--- SUPPLIED DATA Enclosed Below ---
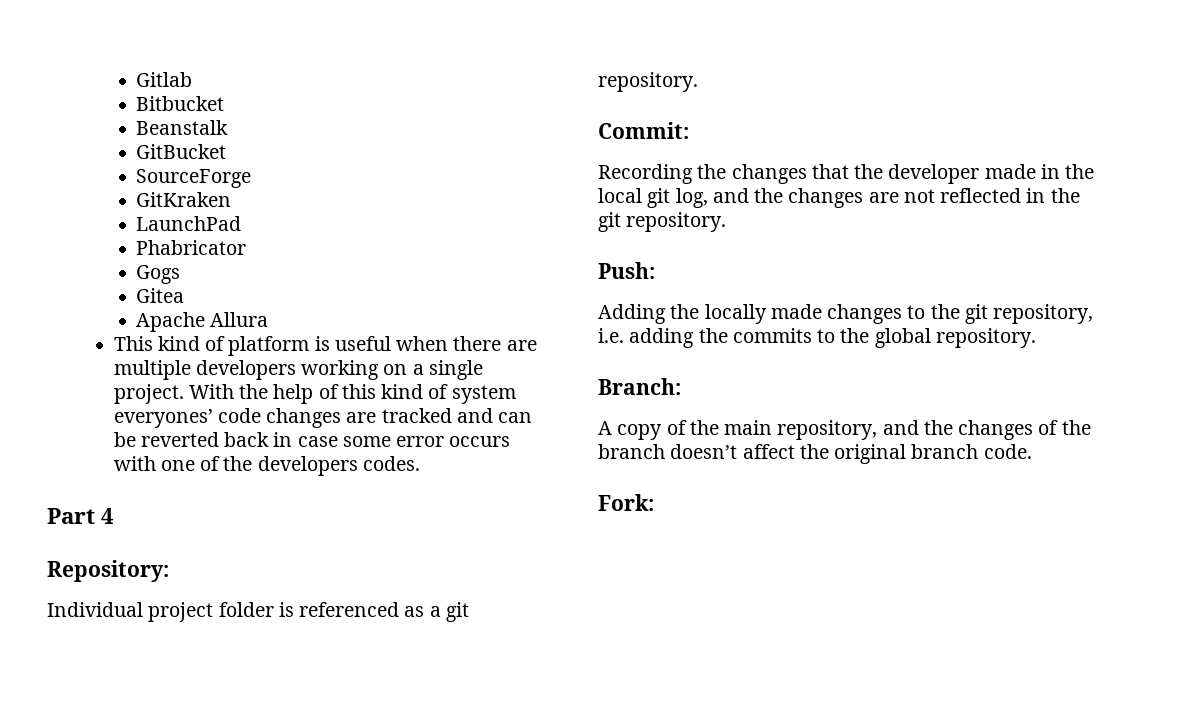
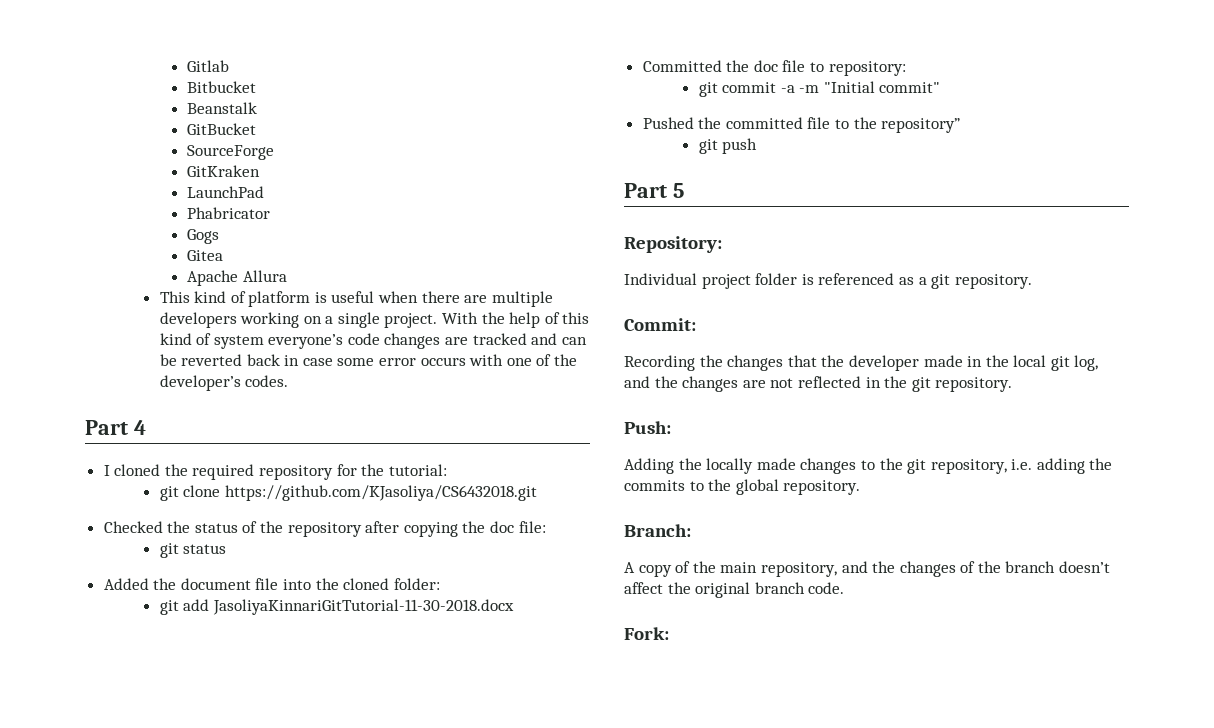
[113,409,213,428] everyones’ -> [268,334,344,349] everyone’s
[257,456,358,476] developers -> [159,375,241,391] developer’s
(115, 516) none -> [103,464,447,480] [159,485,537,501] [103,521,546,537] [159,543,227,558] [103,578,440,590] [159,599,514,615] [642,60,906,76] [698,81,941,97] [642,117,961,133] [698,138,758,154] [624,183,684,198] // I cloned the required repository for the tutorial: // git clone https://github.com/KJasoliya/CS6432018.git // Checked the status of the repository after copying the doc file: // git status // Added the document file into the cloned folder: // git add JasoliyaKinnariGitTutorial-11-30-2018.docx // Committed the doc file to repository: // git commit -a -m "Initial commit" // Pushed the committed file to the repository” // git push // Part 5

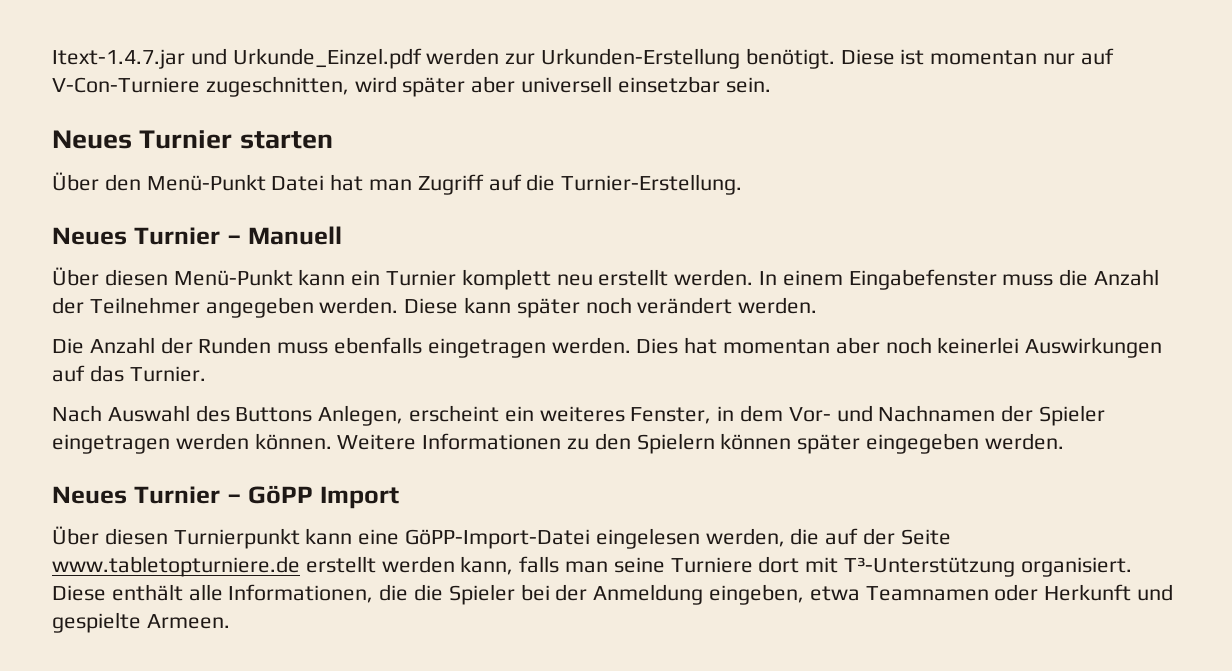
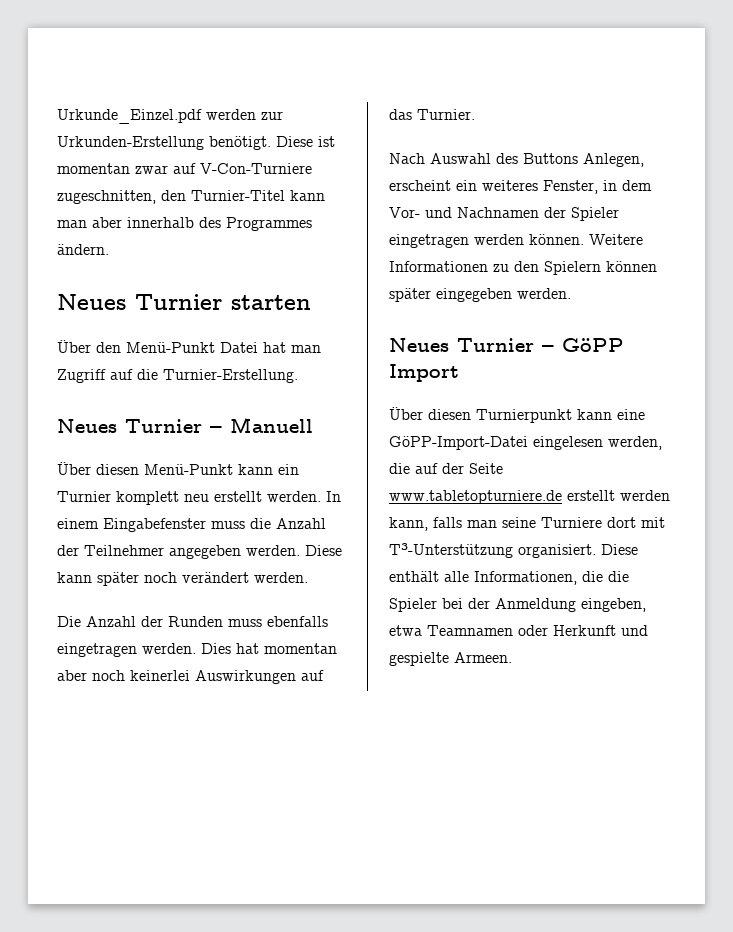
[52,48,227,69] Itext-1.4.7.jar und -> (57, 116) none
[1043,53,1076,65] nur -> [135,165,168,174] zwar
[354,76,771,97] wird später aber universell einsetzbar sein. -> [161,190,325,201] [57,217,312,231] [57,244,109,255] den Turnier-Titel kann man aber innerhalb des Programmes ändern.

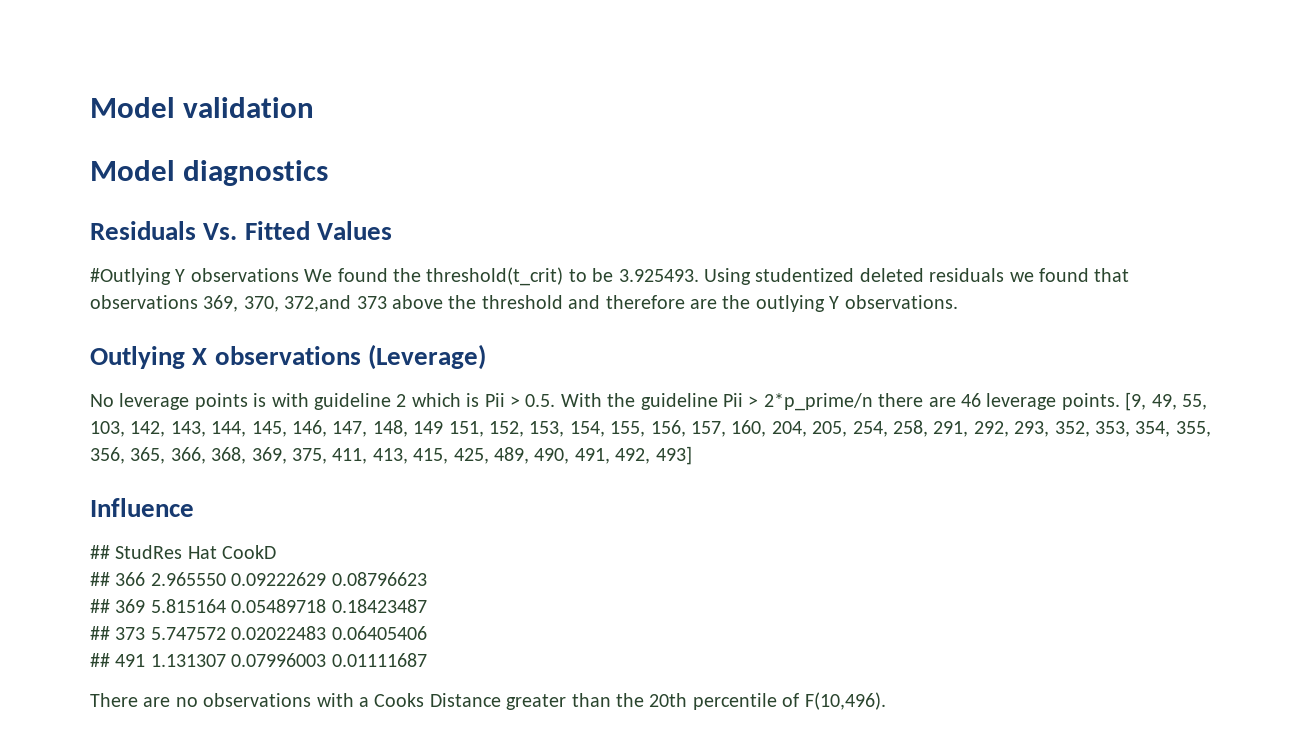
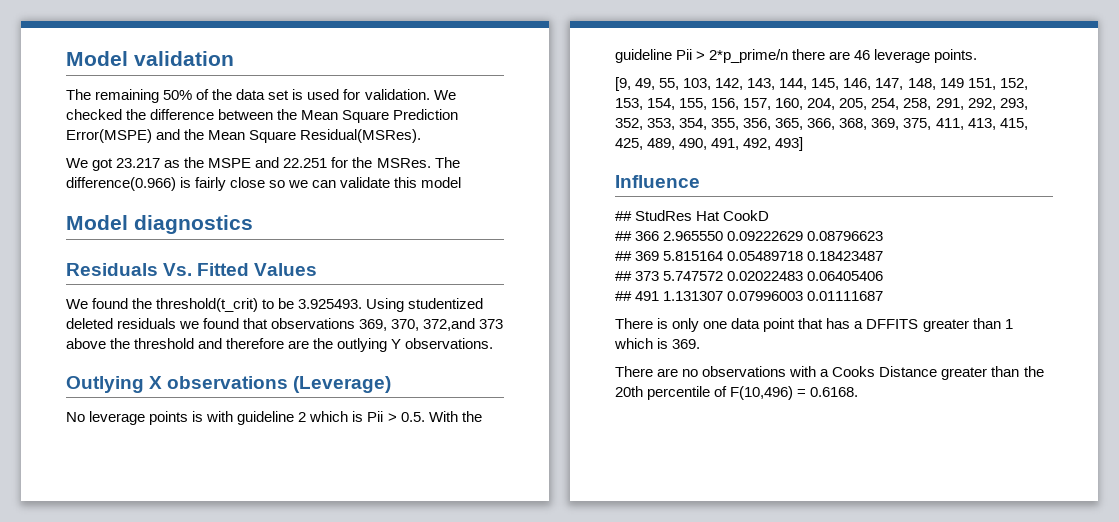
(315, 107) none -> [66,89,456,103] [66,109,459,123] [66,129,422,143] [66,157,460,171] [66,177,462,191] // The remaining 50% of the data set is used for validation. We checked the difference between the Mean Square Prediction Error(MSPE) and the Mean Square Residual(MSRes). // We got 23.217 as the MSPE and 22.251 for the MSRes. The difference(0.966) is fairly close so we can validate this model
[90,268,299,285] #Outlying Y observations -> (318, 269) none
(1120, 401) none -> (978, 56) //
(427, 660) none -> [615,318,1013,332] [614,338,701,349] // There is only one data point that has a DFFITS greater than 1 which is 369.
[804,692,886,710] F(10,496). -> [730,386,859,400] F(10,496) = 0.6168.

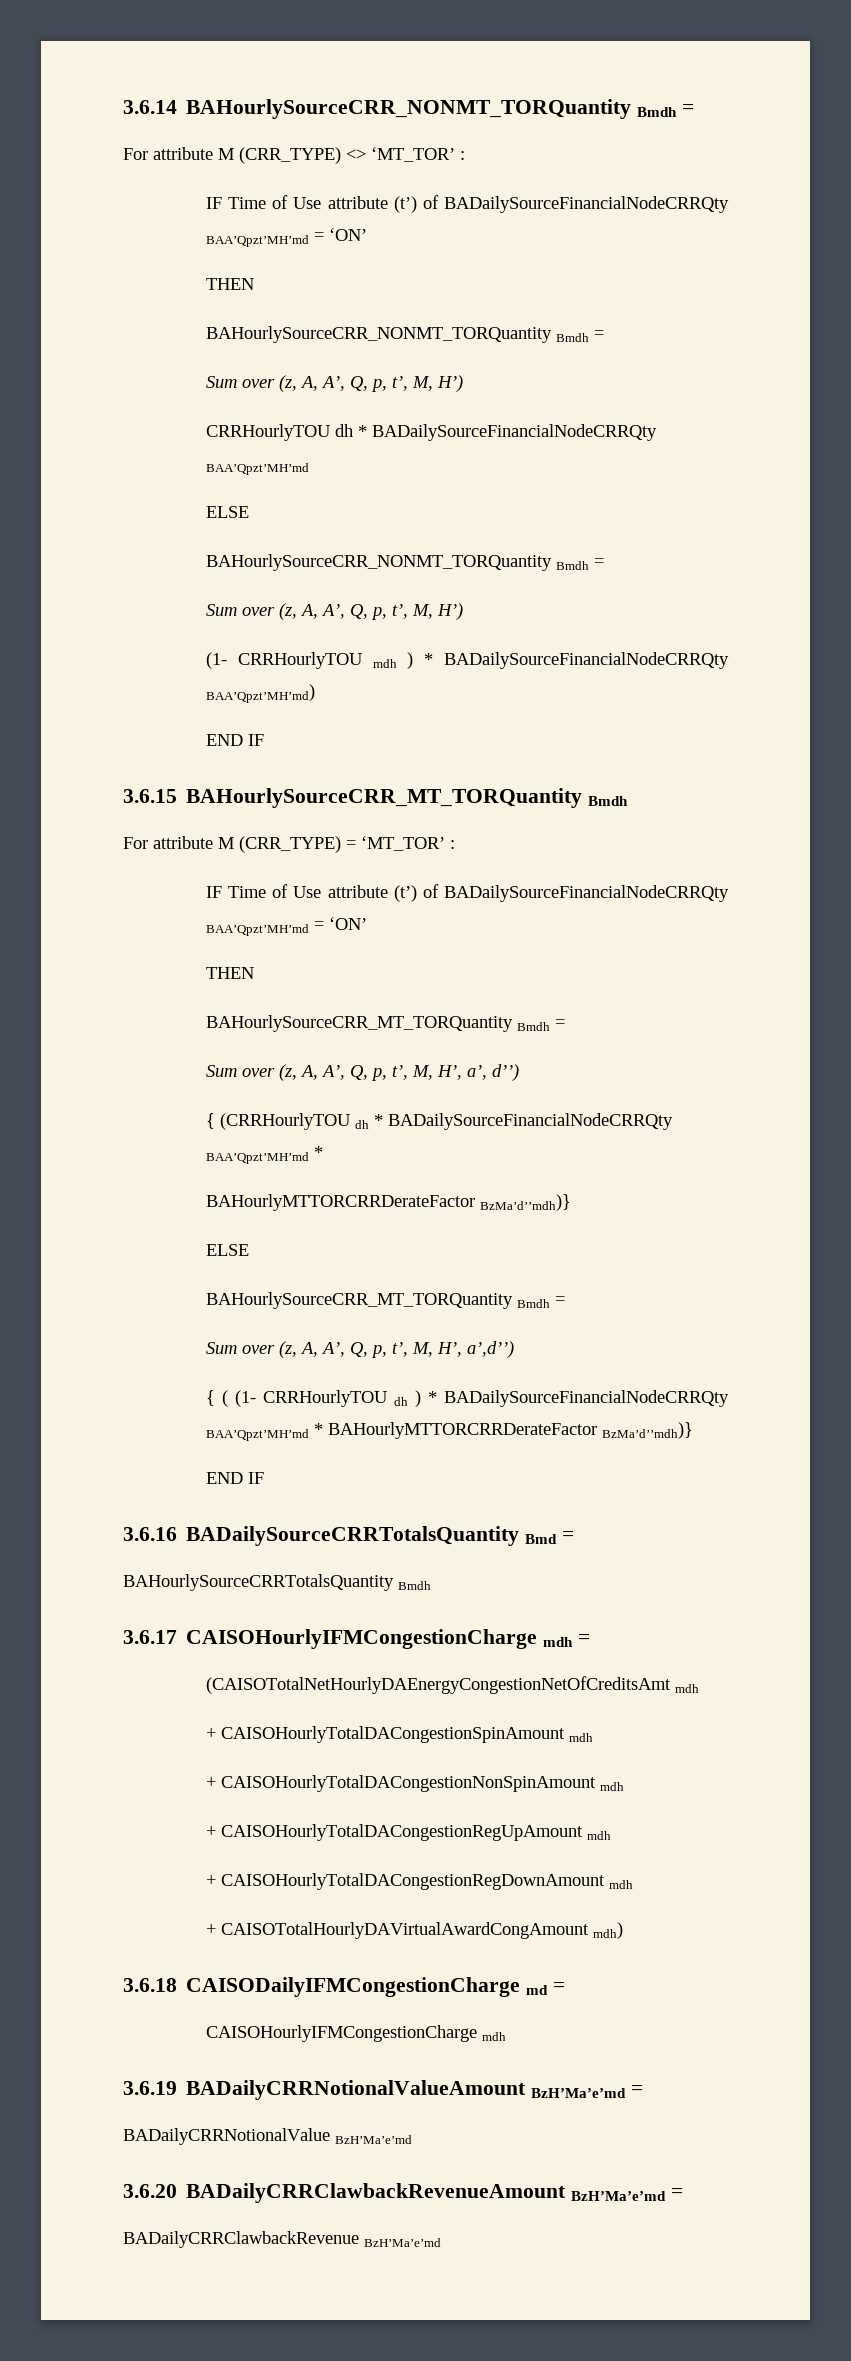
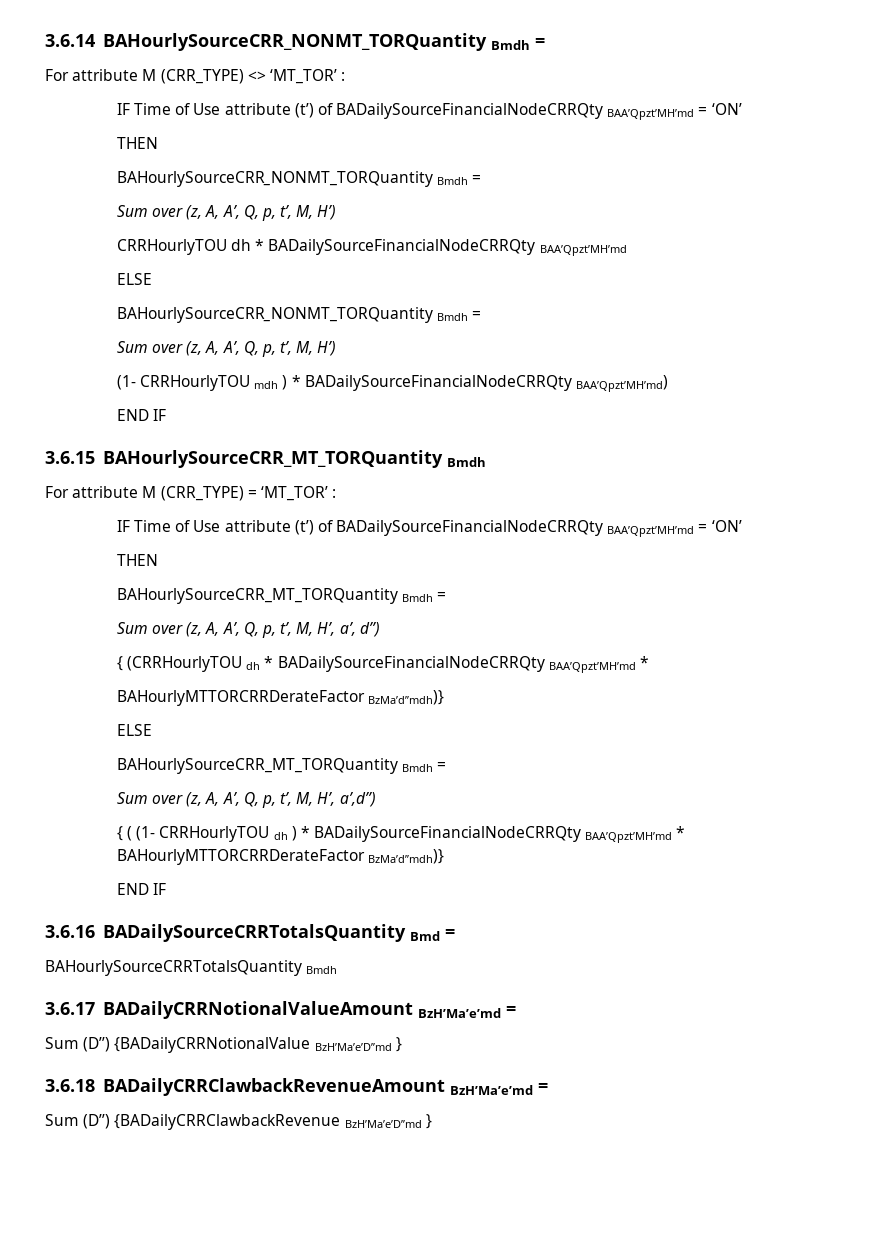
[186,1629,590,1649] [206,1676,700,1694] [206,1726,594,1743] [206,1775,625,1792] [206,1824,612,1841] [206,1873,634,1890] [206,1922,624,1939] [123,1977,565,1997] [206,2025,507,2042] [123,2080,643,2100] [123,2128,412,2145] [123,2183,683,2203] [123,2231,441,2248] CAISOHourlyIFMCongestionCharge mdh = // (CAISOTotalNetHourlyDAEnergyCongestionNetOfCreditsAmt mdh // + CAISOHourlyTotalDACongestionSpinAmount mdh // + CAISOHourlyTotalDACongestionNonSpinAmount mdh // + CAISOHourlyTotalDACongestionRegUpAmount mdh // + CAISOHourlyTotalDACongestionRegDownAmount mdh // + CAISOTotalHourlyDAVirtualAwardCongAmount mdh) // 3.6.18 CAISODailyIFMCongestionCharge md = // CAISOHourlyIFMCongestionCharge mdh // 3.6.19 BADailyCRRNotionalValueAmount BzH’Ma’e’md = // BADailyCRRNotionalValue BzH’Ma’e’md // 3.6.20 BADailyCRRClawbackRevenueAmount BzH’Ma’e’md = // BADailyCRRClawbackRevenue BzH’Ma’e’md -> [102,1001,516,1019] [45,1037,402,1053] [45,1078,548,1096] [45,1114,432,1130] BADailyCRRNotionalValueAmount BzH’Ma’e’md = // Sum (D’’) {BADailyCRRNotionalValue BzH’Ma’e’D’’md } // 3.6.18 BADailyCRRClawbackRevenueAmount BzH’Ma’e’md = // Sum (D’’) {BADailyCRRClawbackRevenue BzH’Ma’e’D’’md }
--- End of Enclosed SUPPLIED DATA ---
## TASK STATEMENT
Transcribe every record above exactly, leaving out the pictures.

## COMPLETED EXERCISE
[113,409,213,428] everyones’ -> [268,334,344,349] everyone’s
[257,456,358,476] developers -> [159,375,241,391] developer’s
(115, 516) none -> [103,464,447,480] [159,485,537,501] [103,521,546,537] [159,543,227,558] [103,578,440,590] [159,599,514,615] [642,60,906,76] [698,81,941,97] [642,117,961,133] [698,138,758,154] [624,183,684,198] // I cloned the required repository for the tutorial: // git clone https://github.com/KJasoliya/CS6432018.git // Checked the status of the repository after copying the doc file: // git status // Added the document file into the cloned folder: // git add JasoliyaKinnariGitTutorial-11-30-2018.docx // Committed the doc file to repository: // git commit -a -m "Initial commit" // Pushed the committed file to the repository” // git push // Part 5

[52,48,227,69] Itext-1.4.7.jar und -> (57, 116) none
[1043,53,1076,65] nur -> [135,165,168,174] zwar
[354,76,771,97] wird später aber universell einsetzbar sein. -> [161,190,325,201] [57,217,312,231] [57,244,109,255] den Turnier-Titel kann man aber innerhalb des Programmes ändern.

(315, 107) none -> [66,89,456,103] [66,109,459,123] [66,129,422,143] [66,157,460,171] [66,177,462,191] // The remaining 50% of the data set is used for validation. We checked the difference between the Mean Square Prediction Error(MSPE) and the Mean Square Residual(MSRes). // We got 23.217 as the MSPE and 22.251 for the MSRes. The difference(0.966) is fairly close so we can validate this model
[90,268,299,285] #Outlying Y observations -> (318, 269) none
(1120, 401) none -> (978, 56) //
(427, 660) none -> [615,318,1013,332] [614,338,701,349] // There is only one data point that has a DFFITS greater than 1 which is 369.
[804,692,886,710] F(10,496). -> [730,386,859,400] F(10,496) = 0.6168.

[186,1629,590,1649] [206,1676,700,1694] [206,1726,594,1743] [206,1775,625,1792] [206,1824,612,1841] [206,1873,634,1890] [206,1922,624,1939] [123,1977,565,1997] [206,2025,507,2042] [123,2080,643,2100] [123,2128,412,2145] [123,2183,683,2203] [123,2231,441,2248] CAISOHourlyIFMCongestionCharge mdh = // (CAISOTotalNetHourlyDAEnergyCongestionNetOfCreditsAmt mdh // + CAISOHourlyTotalDACongestionSpinAmount mdh // + CAISOHourlyTotalDACongestionNonSpinAmount mdh // + CAISOHourlyTotalDACongestionRegUpAmount mdh // + CAISOHourlyTotalDACongestionRegDownAmount mdh // + CAISOTotalHourlyDAVirtualAwardCongAmount mdh) // 3.6.18 CAISODailyIFMCongestionCharge md = // CAISOHourlyIFMCongestionCharge mdh // 3.6.19 BADailyCRRNotionalValueAmount BzH’Ma’e’md = // BADailyCRRNotionalValue BzH’Ma’e’md // 3.6.20 BADailyCRRClawbackRevenueAmount BzH’Ma’e’md = // BADailyCRRClawbackRevenue BzH’Ma’e’md -> [102,1001,516,1019] [45,1037,402,1053] [45,1078,548,1096] [45,1114,432,1130] BADailyCRRNotionalValueAmount BzH’Ma’e’md = // Sum (D’’) {BADailyCRRNotionalValue BzH’Ma’e’D’’md } // 3.6.18 BADailyCRRClawbackRevenueAmount BzH’Ma’e’md = // Sum (D’’) {BADailyCRRClawbackRevenue BzH’Ma’e’D’’md }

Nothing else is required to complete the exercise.